WHAT IS REQUIRED -> Copy every line of the entries below word for word, keeping their original order.

RECORDS ->
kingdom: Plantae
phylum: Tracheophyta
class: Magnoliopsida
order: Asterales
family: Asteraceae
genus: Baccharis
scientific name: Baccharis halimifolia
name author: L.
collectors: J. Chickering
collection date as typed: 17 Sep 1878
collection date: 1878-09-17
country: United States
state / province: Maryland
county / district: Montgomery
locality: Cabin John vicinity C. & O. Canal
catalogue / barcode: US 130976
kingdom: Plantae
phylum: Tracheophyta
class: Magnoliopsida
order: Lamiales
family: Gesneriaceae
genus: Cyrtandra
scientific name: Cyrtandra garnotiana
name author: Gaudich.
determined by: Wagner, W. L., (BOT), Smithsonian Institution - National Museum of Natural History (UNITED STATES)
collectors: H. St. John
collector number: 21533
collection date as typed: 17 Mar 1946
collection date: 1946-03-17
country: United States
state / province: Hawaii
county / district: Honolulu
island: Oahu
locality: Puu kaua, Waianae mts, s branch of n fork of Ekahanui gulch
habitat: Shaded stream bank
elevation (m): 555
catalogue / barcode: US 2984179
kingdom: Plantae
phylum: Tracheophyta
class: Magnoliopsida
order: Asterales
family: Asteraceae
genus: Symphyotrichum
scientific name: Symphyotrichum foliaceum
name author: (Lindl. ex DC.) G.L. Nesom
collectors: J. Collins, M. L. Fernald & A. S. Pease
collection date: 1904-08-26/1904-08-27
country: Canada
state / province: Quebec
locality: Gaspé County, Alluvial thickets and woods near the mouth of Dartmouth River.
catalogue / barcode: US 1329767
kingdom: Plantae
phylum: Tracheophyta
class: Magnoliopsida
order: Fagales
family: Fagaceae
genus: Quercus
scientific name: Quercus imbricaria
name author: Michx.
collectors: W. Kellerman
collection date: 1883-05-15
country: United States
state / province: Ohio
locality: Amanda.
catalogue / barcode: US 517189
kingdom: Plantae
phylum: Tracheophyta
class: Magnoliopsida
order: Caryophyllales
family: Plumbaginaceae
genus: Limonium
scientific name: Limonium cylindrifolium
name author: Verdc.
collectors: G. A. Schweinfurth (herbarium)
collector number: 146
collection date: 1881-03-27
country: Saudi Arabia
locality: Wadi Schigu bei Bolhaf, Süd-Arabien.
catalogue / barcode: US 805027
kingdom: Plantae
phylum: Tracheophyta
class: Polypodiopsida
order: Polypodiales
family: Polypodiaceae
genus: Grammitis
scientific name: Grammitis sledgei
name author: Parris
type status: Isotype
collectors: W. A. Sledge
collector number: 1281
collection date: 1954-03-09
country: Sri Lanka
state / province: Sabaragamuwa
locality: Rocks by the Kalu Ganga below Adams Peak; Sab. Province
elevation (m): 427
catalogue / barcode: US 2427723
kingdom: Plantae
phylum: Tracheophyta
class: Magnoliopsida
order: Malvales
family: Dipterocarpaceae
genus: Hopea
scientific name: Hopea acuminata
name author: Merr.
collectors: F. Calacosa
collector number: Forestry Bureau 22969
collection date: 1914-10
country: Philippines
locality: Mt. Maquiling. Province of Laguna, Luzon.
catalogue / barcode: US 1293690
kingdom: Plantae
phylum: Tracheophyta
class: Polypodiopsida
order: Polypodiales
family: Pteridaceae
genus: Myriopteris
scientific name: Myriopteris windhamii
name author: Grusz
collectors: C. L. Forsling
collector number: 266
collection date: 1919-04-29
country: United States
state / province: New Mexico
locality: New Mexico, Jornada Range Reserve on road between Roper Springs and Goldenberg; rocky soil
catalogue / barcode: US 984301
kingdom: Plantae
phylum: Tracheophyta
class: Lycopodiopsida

ANSWER TO THE TASK ->
kingdom: Plantae
phylum: Tracheophyta
class: Magnoliopsida
order: Asterales
family: Asteraceae
genus: Baccharis
scientific name: Baccharis halimifolia
name author: L.
collectors: J. Chickering
collection date as typed: 17 Sep 1878
collection date: 1878-09-17
country: United States
state / province: Maryland
county / district: Montgomery
locality: Cabin John vicinity C. & O. Canal
catalogue / barcode: US 130976
kingdom: Plantae
phylum: Tracheophyta
class: Magnoliopsida
order: Lamiales
family: Gesneriaceae
genus: Cyrtandra
scientific name: Cyrtandra garnotiana
name author: Gaudich.
determined by: Wagner, W. L., (BOT), Smithsonian Institution - National Museum of Natural History (UNITED STATES)
collectors: H. St. John
collector number: 21533
collection date as typed: 17 Mar 1946
collection date: 1946-03-17
country: United States
state / province: Hawaii
county / district: Honolulu
island: Oahu
locality: Puu kaua, Waianae mts, s branch of n fork of Ekahanui gulch
habitat: Shaded stream bank
elevation (m): 555
catalogue / barcode: US 2984179
kingdom: Plantae
phylum: Tracheophyta
class: Magnoliopsida
order: Asterales
family: Asteraceae
genus: Symphyotrichum
scientific name: Symphyotrichum foliaceum
name author: (Lindl. ex DC.) G.L. Nesom
collectors: J. Collins, M. L. Fernald & A. S. Pease
collection date: 1904-08-26/1904-08-27
country: Canada
state / province: Quebec
locality: Gaspé County, Alluvial thickets and woods near the mouth of Dartmouth River.
catalogue / barcode: US 1329767
kingdom: Plantae
phylum: Tracheophyta
class: Magnoliopsida
order: Fagales
family: Fagaceae
genus: Quercus
scientific name: Quercus imbricaria
name author: Michx.
collectors: W. Kellerman
collection date: 1883-05-15
country: United States
state / province: Ohio
locality: Amanda.
catalogue / barcode: US 517189
kingdom: Plantae
phylum: Tracheophyta
class: Magnoliopsida
order: Caryophyllales
family: Plumbaginaceae
genus: Limonium
scientific name: Limonium cylindrifolium
name author: Verdc.
collectors: G. A. Schweinfurth (herbarium)
collector number: 146
collection date: 1881-03-27
country: Saudi Arabia
locality: Wadi Schigu bei Bolhaf, Süd-Arabien.
catalogue / barcode: US 805027
kingdom: Plantae
phylum: Tracheophyta
class: Polypodiopsida
order: Polypodiales
family: Polypodiaceae
genus: Grammitis
scientific name: Grammitis sledgei
name author: Parris
type status: Isotype
collectors: W. A. Sledge
collector number: 1281
collection date: 1954-03-09
country: Sri Lanka
state / province: Sabaragamuwa
locality: Rocks by the Kalu Ganga below Adams Peak; Sab. Province
elevation (m): 427
catalogue / barcode: US 2427723
kingdom: Plantae
phylum: Tracheophyta
class: Magnoliopsida
order: Malvales
family: Dipterocarpaceae
genus: Hopea
scientific name: Hopea acuminata
name author: Merr.
collectors: F. Calacosa
collector number: Forestry Bureau 22969
collection date: 1914-10
country: Philippines
locality: Mt. Maquiling. Province of Laguna, Luzon.
catalogue / barcode: US 1293690
kingdom: Plantae
phylum: Tracheophyta
class: Polypodiopsida
order: Polypodiales
family: Pteridaceae
genus: Myriopteris
scientific name: Myriopteris windhamii
name author: Grusz
collectors: C. L. Forsling
collector number: 266
collection date: 1919-04-29
country: United States
state / province: New Mexico
locality: New Mexico, Jornada Range Reserve on road between Roper Springs and Goldenberg; rocky soil
catalogue / barcode: US 984301
kingdom: Plantae
phylum: Tracheophyta
class: Lycopodiopsida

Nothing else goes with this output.